=== Begin Enclosure ===
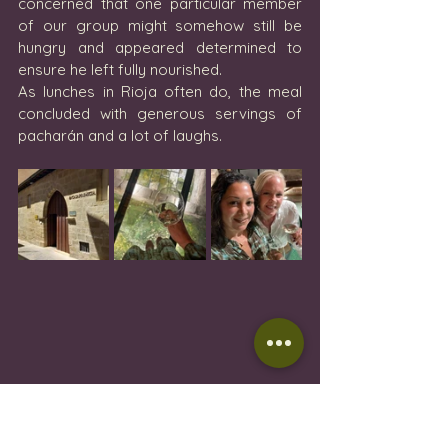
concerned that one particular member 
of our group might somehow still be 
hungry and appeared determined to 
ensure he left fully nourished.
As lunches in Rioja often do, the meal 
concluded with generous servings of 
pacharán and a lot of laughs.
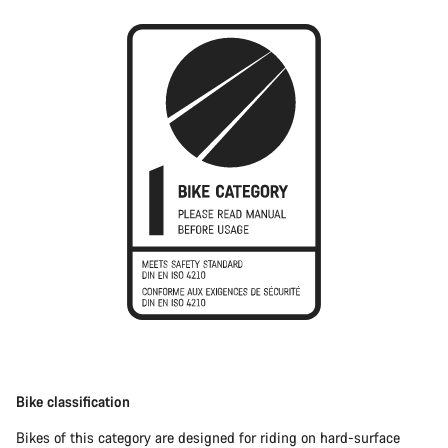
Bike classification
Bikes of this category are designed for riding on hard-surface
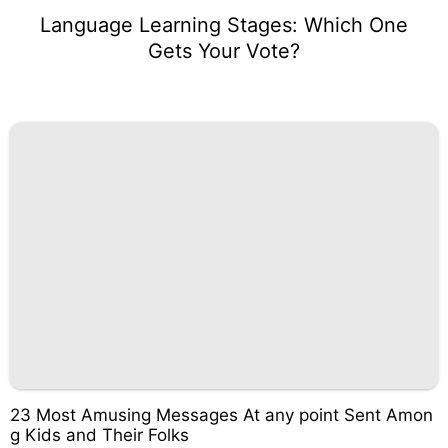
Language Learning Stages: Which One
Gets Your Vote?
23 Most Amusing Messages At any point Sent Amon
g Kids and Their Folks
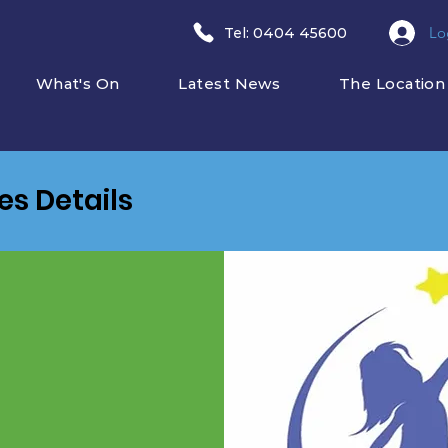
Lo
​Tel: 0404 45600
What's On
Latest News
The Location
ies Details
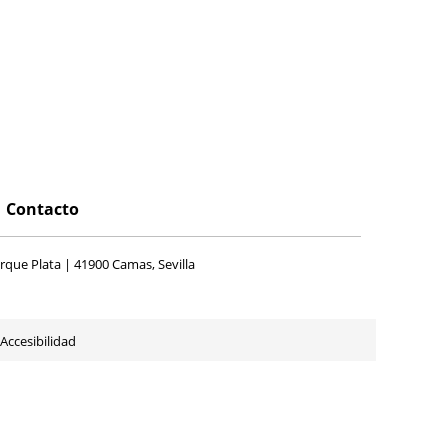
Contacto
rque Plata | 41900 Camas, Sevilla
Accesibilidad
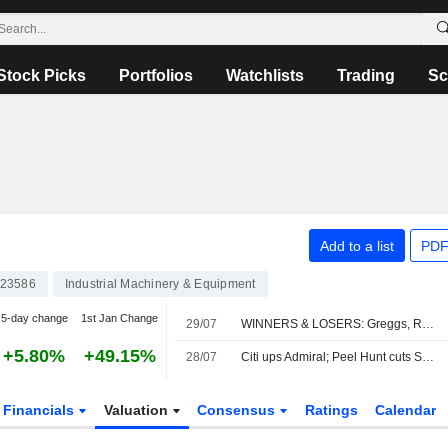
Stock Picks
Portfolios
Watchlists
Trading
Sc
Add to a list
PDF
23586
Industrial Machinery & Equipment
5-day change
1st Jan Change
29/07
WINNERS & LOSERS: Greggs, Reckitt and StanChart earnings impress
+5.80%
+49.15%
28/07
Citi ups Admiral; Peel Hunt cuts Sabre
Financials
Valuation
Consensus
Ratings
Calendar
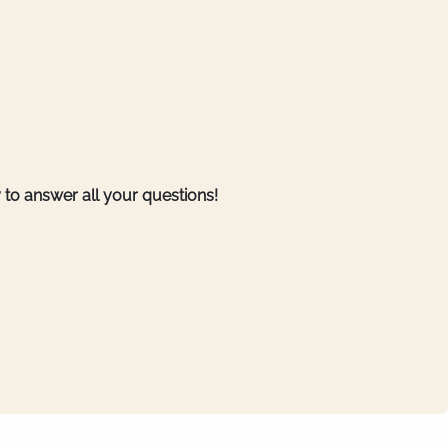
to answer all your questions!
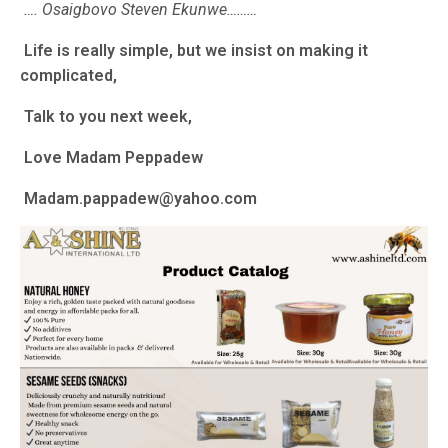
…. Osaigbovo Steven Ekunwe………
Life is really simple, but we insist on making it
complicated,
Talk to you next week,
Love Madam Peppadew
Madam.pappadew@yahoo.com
=== End Enclosure ===
Print the whole listing again exactly, please. No pictures.

» **FINISHED EXERCISE**:
concerned that one particular member 
of our group might somehow still be 
hungry and appeared determined to 
ensure he left fully nourished.
As lunches in Rioja often do, the meal 
concluded with generous servings of 
pacharán and a lot of laughs.
Bike classification
Bikes of this category are designed for riding on hard-surface
Language Learning Stages: Which One
Gets Your Vote?
23 Most Amusing Messages At any point Sent Amon
g Kids and Their Folks
Lo
​Tel: 0404 45600
What's On
Latest News
The Location
ies Details
Contacto
rque Plata | 41900 Camas, Sevilla
Accesibilidad
Stock Picks
Portfolios
Watchlists
Trading
Sc
Add to a list
PDF
23586
Industrial Machinery & Equipment
5-day change
1st Jan Change
29/07
WINNERS & LOSERS: Greggs, Reckitt and StanChart earnings impress
+5.80%
+49.15%
28/07
Citi ups Admiral; Peel Hunt cuts Sabre
Financials
Valuation
Consensus
Ratings
Calendar
to answer all your questions!
…. Osaigbovo Steven Ekunwe………
Life is really simple, but we insist on making it
complicated,
Talk to you next week,
Love Madam Peppadew
Madam.pappadew@yahoo.com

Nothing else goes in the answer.